▸ **Task details**
Write the listing out once more, identical to the original but without pictures.

### Data listing

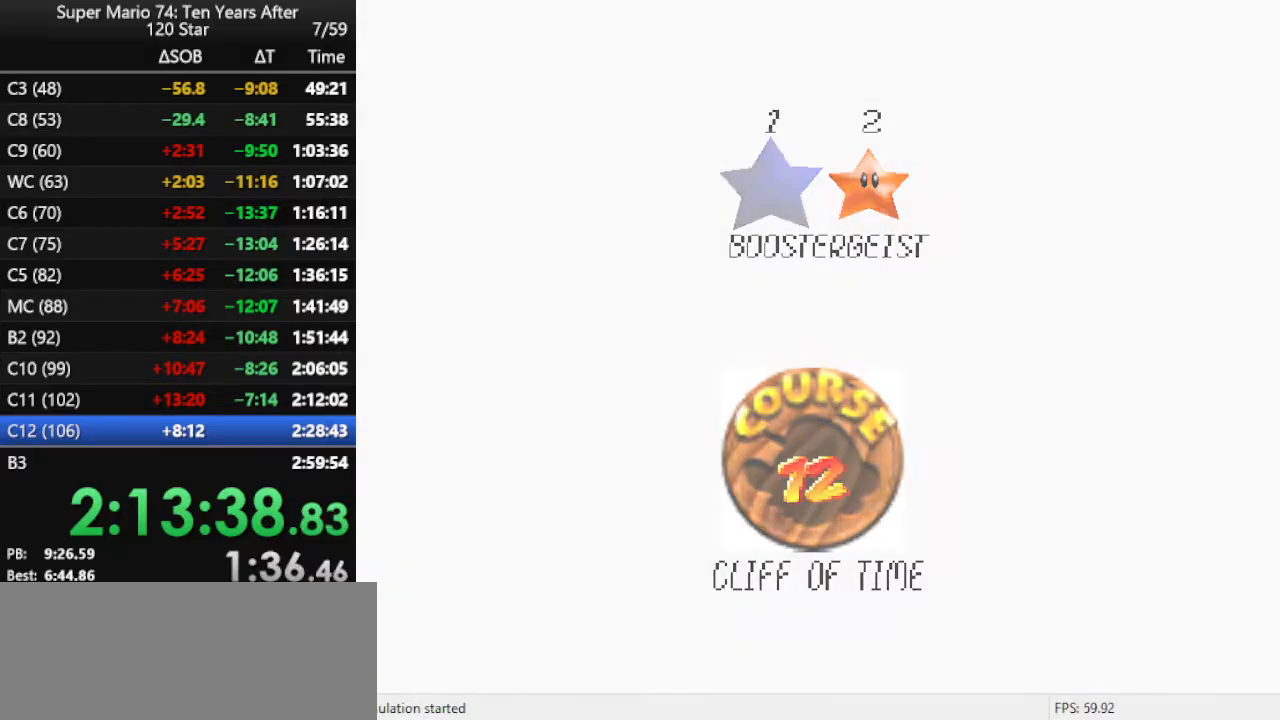
{"buttons": [], "left_stick": "center", "events": []}
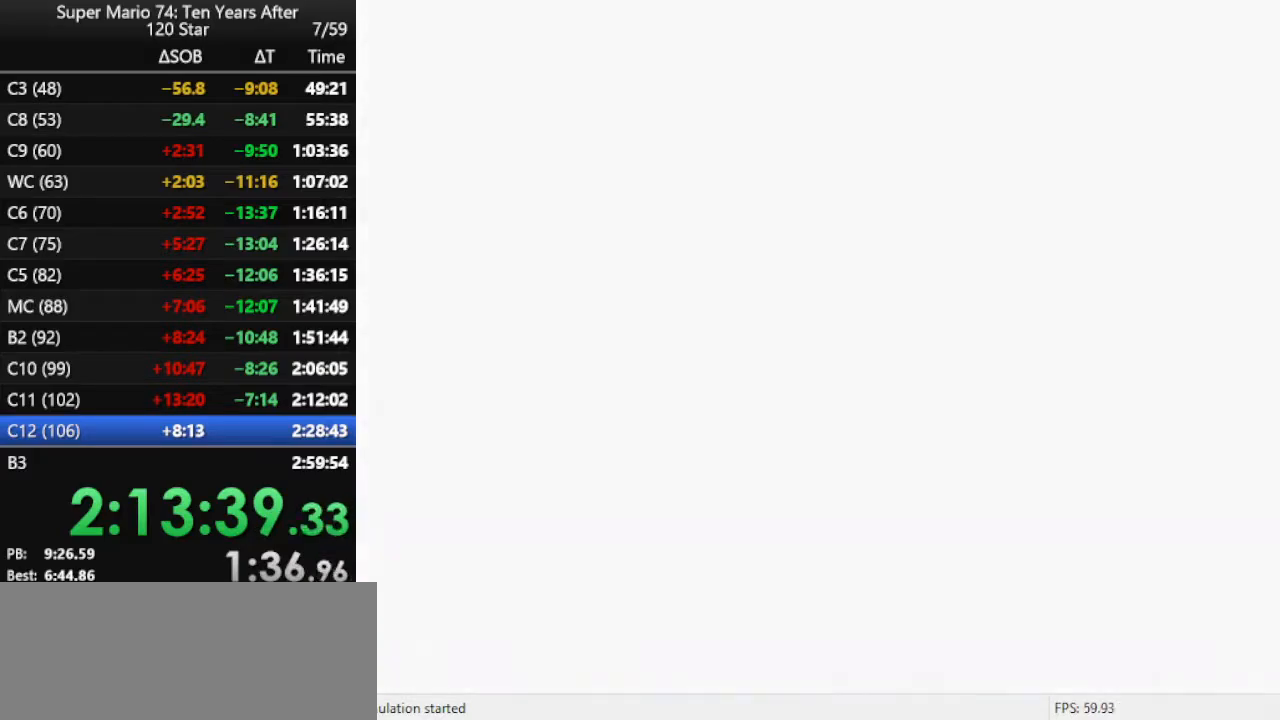
{"buttons": [], "left_stick": "up-right", "events": [[100, "left_stick", "up"], [300, "left_stick", "up-right"]]}
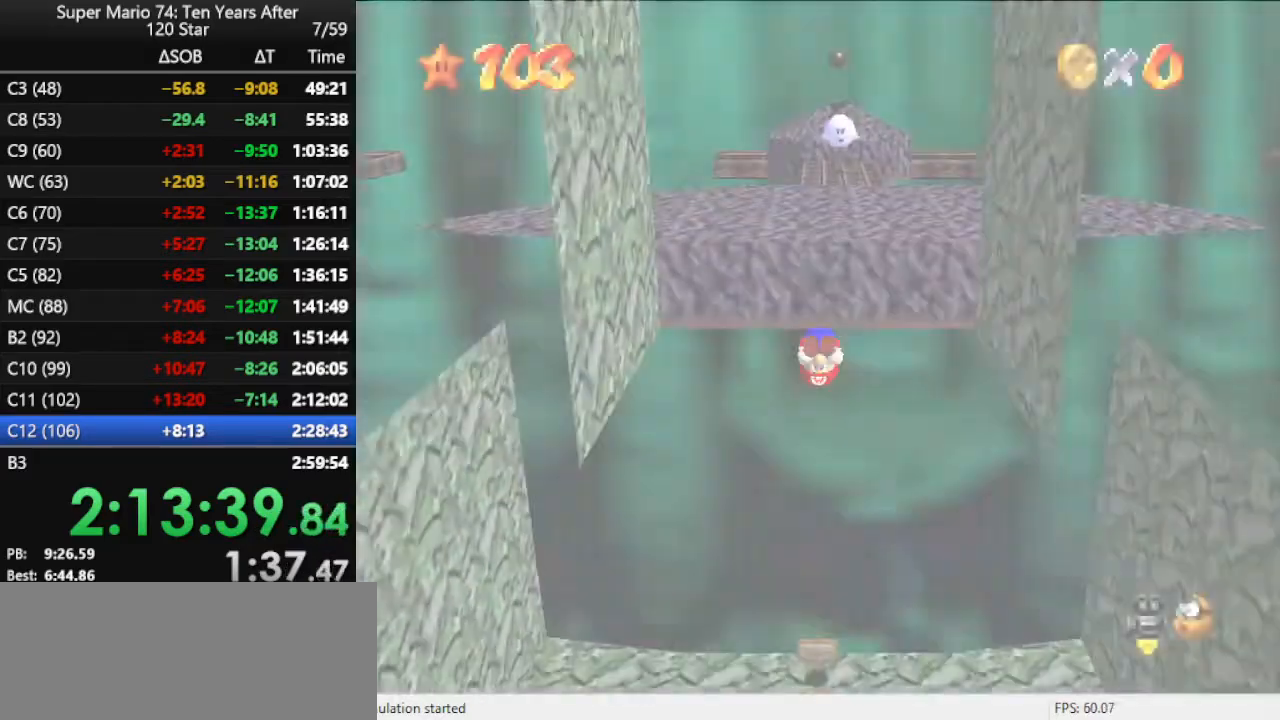
{"buttons": [], "left_stick": "up", "events": [[233, "left_stick", "center"], [400, "left_stick", "up"]]}
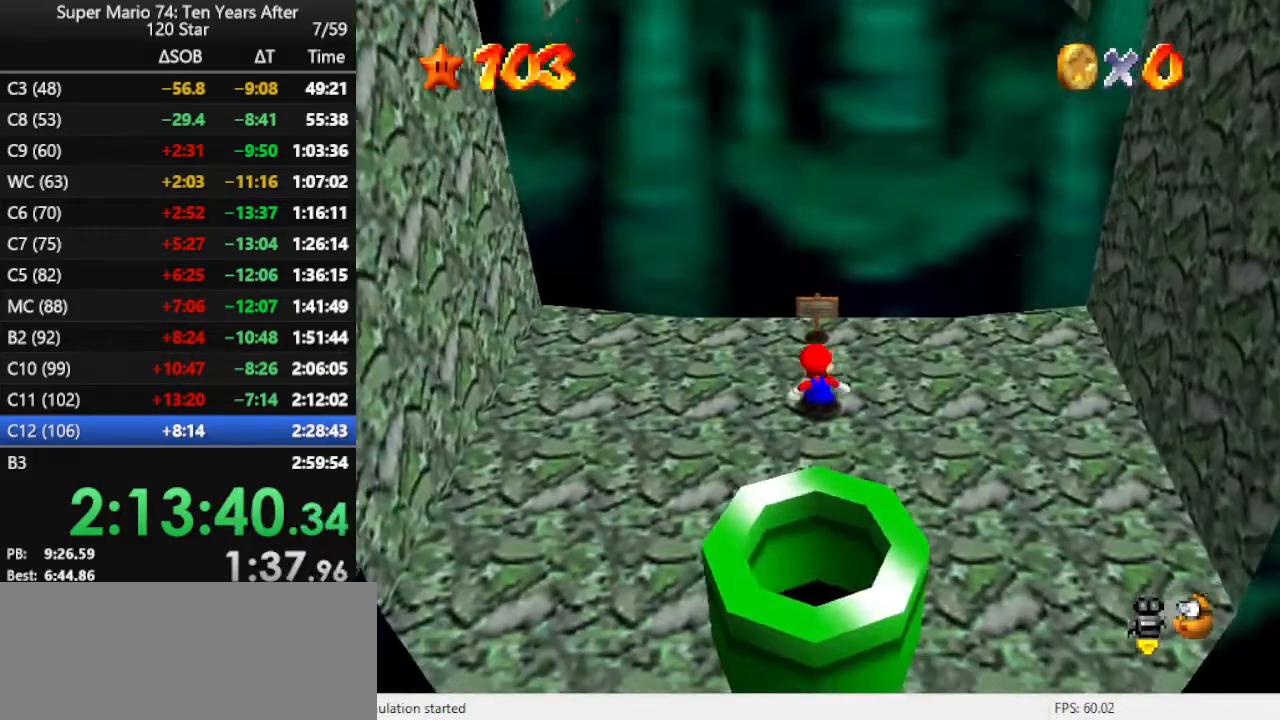
{"buttons": [], "left_stick": "up", "events": []}
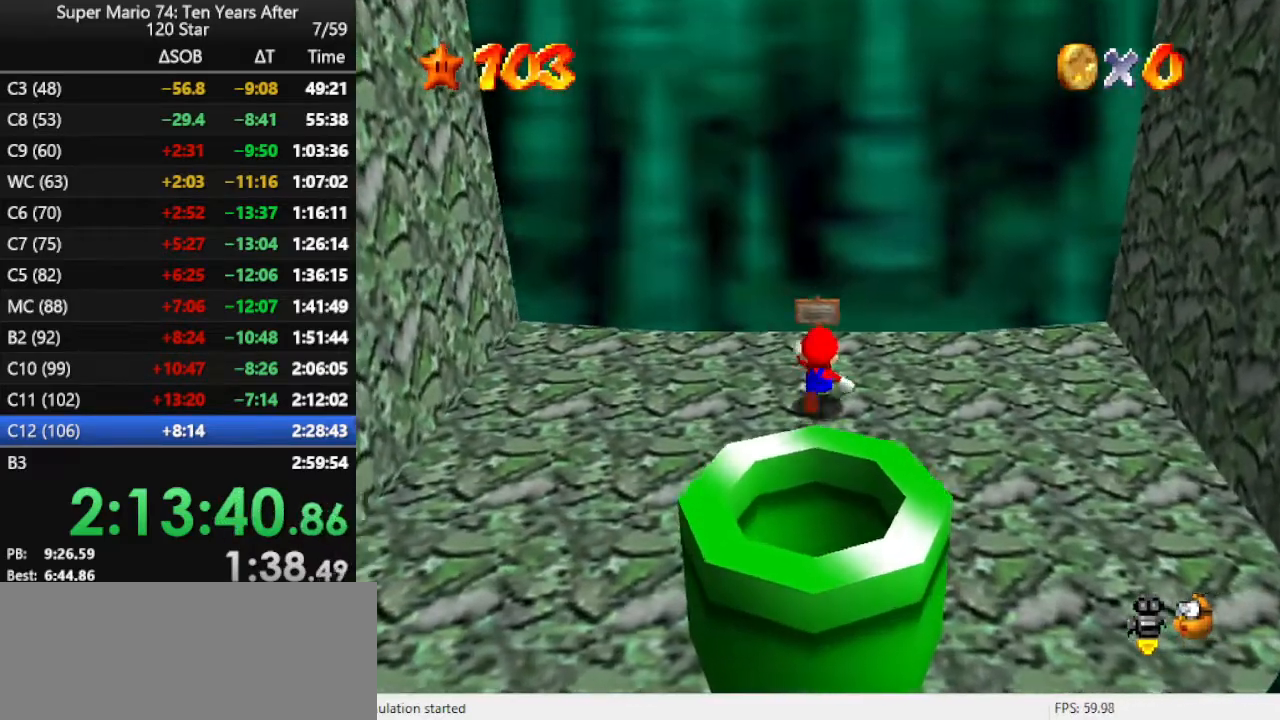
{"buttons": ["A", "Z"], "left_stick": "left", "events": [[133, "left_stick", "up-left"], [233, "left_stick", "left"], [433, "Z", "down"], [500, "A", "down"]]}
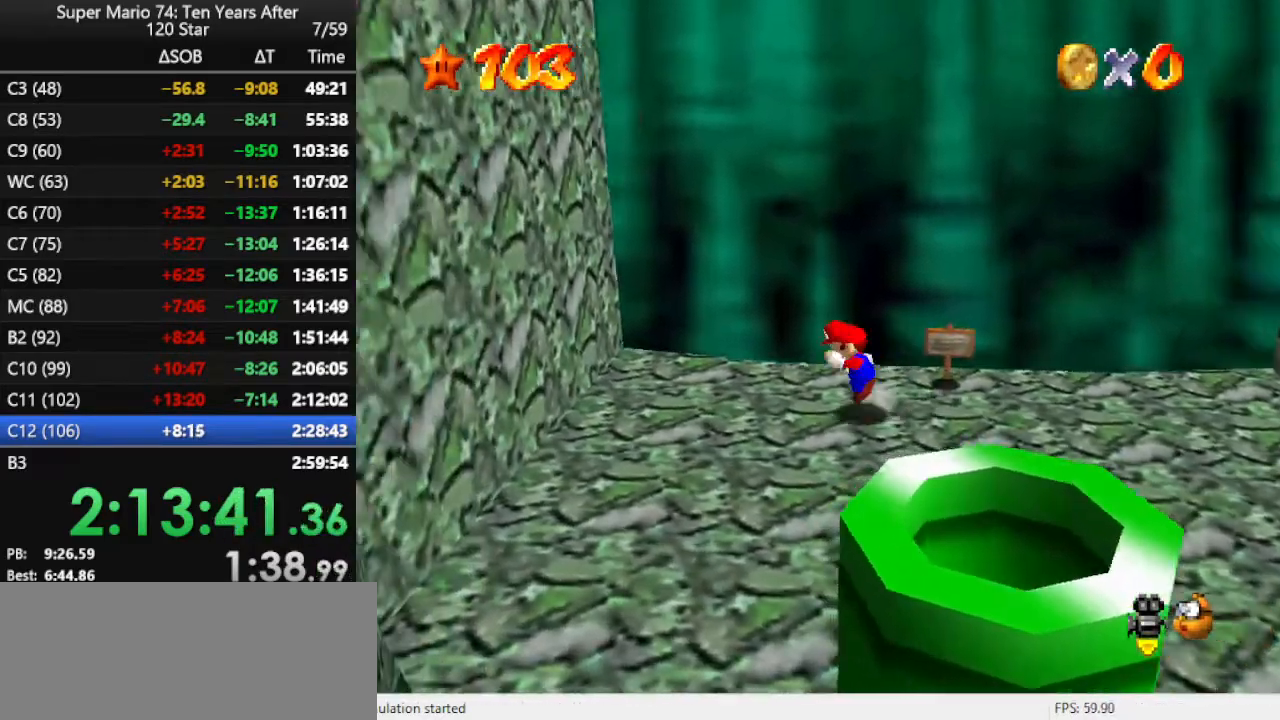
{"buttons": ["A"], "left_stick": "up-right", "events": [[333, "Z", "up"], [400, "A", "up"], [500, "A", "down"], [500, "left_stick", "up-right"]]}
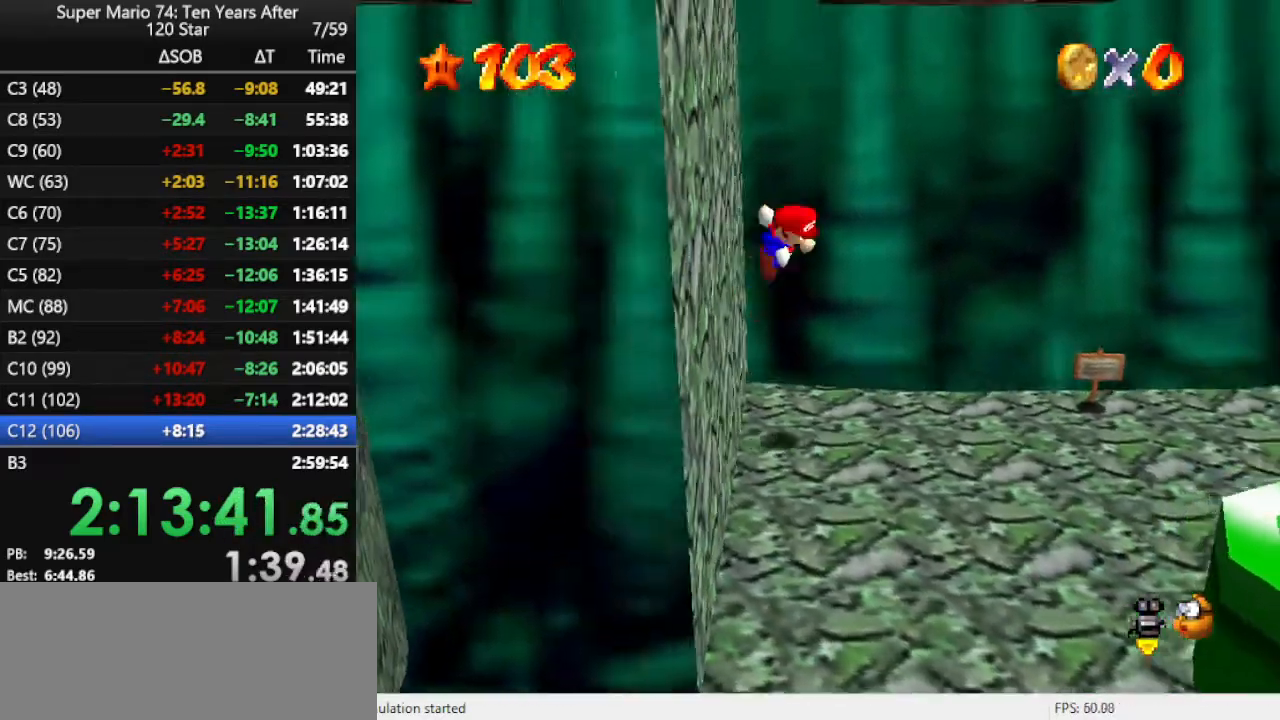
{"buttons": ["A"], "left_stick": "up-right", "events": []}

######

▸ **Problem solution**
{"buttons": [], "left_stick": "center", "events": []}
{"buttons": [], "left_stick": "up-right", "events": [[100, "left_stick", "up"], [300, "left_stick", "up-right"]]}
{"buttons": [], "left_stick": "up", "events": [[233, "left_stick", "center"], [400, "left_stick", "up"]]}
{"buttons": [], "left_stick": "up", "events": []}
{"buttons": ["A", "Z"], "left_stick": "left", "events": [[133, "left_stick", "up-left"], [233, "left_stick", "left"], [433, "Z", "down"], [500, "A", "down"]]}
{"buttons": ["A"], "left_stick": "up-right", "events": [[333, "Z", "up"], [400, "A", "up"], [500, "A", "down"], [500, "left_stick", "up-right"]]}
{"buttons": ["A"], "left_stick": "up-right", "events": []}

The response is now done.